Karen Hinrichs war eine weitere Impulsgeberin an diesem spätsommerlichen Aktionstag. Als Leiterin des im Jahr 2020 gegründeten Instituts für Friedenspädagogik an der Evangelischen Hochschule Freiburg entwickelt sie in Kooperation mit verschiedenen Akteuren aus Wissenschaft und Zivilgesellschaft Perspektiven für soziale Transformation, Konfliktbearbeitung und politische Veränderungen. Ganz aktuell startet an ihrem Institut der neu gegründete Studiengang für Friedenspädagogik.
Philipp Kleisz, Referent der Fach- und Servicestellen Politik und Globales Lernen in der Jugendabteilung des Erzbischöflichen Seelsorgeamtes sowie der junge peruanische Freiwillige Victor eröffneten mit ihrem Beitrag nicht zuletzt anhand ihres unterschiedlichen Kartenmaterials ganz verschiedene Perspektiven auf die große weite Welt.
Demgegenüber eröffnet die Lehrerin Gertraud Wiskandt einen Einblick in den kleinen Kosmos eines Hochschwarzwälder Gymnasiums. Zusammen mit einem ihrer Schüler berichtete die Lehrerin am Kreisgymnasium Titisee-Neustadt davon, wie sich derzeit 43 Schülerinnen und Schüler für ein gutes Miteinander an der Schule engagieren: ob als Streitschlichter oder als Schülermedienmentoren, also als Ansprechpartner bei Stress im Netz.

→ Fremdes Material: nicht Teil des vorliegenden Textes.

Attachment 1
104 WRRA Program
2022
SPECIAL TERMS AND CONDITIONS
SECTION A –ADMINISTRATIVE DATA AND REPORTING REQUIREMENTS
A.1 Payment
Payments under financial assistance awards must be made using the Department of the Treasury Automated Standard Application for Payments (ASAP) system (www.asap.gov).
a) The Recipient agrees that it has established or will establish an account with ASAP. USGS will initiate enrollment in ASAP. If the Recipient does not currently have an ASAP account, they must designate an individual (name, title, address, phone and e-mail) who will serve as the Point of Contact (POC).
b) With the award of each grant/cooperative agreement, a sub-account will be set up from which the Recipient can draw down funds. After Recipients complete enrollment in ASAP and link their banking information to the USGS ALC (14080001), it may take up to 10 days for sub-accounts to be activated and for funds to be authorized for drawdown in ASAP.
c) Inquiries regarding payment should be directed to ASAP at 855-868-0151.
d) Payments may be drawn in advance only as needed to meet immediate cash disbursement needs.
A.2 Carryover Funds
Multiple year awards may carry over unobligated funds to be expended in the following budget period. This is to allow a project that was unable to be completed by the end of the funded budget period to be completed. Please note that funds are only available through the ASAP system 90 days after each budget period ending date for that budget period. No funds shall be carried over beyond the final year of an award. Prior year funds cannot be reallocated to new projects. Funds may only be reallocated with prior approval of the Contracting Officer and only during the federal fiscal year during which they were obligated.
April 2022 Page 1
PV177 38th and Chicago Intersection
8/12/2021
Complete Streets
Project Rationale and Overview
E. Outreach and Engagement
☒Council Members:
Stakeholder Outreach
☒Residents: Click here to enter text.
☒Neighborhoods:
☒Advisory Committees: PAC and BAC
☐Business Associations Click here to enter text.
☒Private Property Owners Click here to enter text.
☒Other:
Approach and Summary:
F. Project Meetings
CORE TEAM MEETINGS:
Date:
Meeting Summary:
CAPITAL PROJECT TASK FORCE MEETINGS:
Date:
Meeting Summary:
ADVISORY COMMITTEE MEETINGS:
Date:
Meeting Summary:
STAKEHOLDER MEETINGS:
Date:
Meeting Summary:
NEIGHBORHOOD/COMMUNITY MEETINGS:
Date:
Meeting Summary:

An der Wallfahrtskirche Maria Lindenberg angekommen, beschloss mit Theodor Ziegler einer der Initiatoren der Initiative „Sicherheit neu denken“ schließlich den Stationenweg mit seinem Impuls. Anschaulich berichtete Ziegler davon, welche Herausforderung es für seine Initiative und auch ihn selbst darstellt, in Kirche, Politik und Gesellschaft für eine Sicherheitspolitik zu werben, die weg kommt von einer Politik, die "Verantwortung" als militärische Stärke und Intervention missversteht, und die stattdessen hin zu einer Politik der Gewaltprävention und der Kooperation führt.
Und so wie alle anderen Impulsgeber:innen, berichtete auch Ziegler von seinen ganz persönlichen - positiven wie negativen Erfahrungen - beim Versuch, einfach miteinander ins Gespräch zu kommen: Hier voneinander zu lernen, dafür hatte die Wegstrecke zur Wallfahrtskirche auf dem Lindenberg an diesem Tag immer wieder eine gute Gelegenheit geboten.
Den zweiten Schwerpunkt dieses Vernetzungs- und Austauschtages setzte dann Nicole Broder von der Bildungsstätte Anne Frank aus Frankfurt/Main. Die Bildungsreferentin erläuterte den Teilnehmer:innen in ihrem Vortrag die Entstehungsgeschichte und die Bildungsarbeit ihrer Einrichtung, die sich am ehemaligen Wohnort Anne Franks aus einer Bürgerinitiative heraus gegründet hatte und die seitdem vor allem als Lernort für die Bildungsarbeit mit jungen Menschen zum Thema Rassismus und Antisemitismus dient. Zudem sensibilisierte die Frankfurterin die Teilnehmer:innen dieses Aktionstages mit praktischen Übungen für verschiedene Formen der Diskriminierung.
Als Fingerzeig der Veranstalter:innen, dass „miteinander sprechen“ und „aufeinander hören“ zwei Seiten einer Medaille sind, könnte schließlich das den Aktionstag abrundende Orgelkonzert mit Klaus Nepple in der Wallfahrtskirche interpretiert werden. Den Tag zum Nachklingen brachte dieser musikalische Abschluss aber in jedem Fall.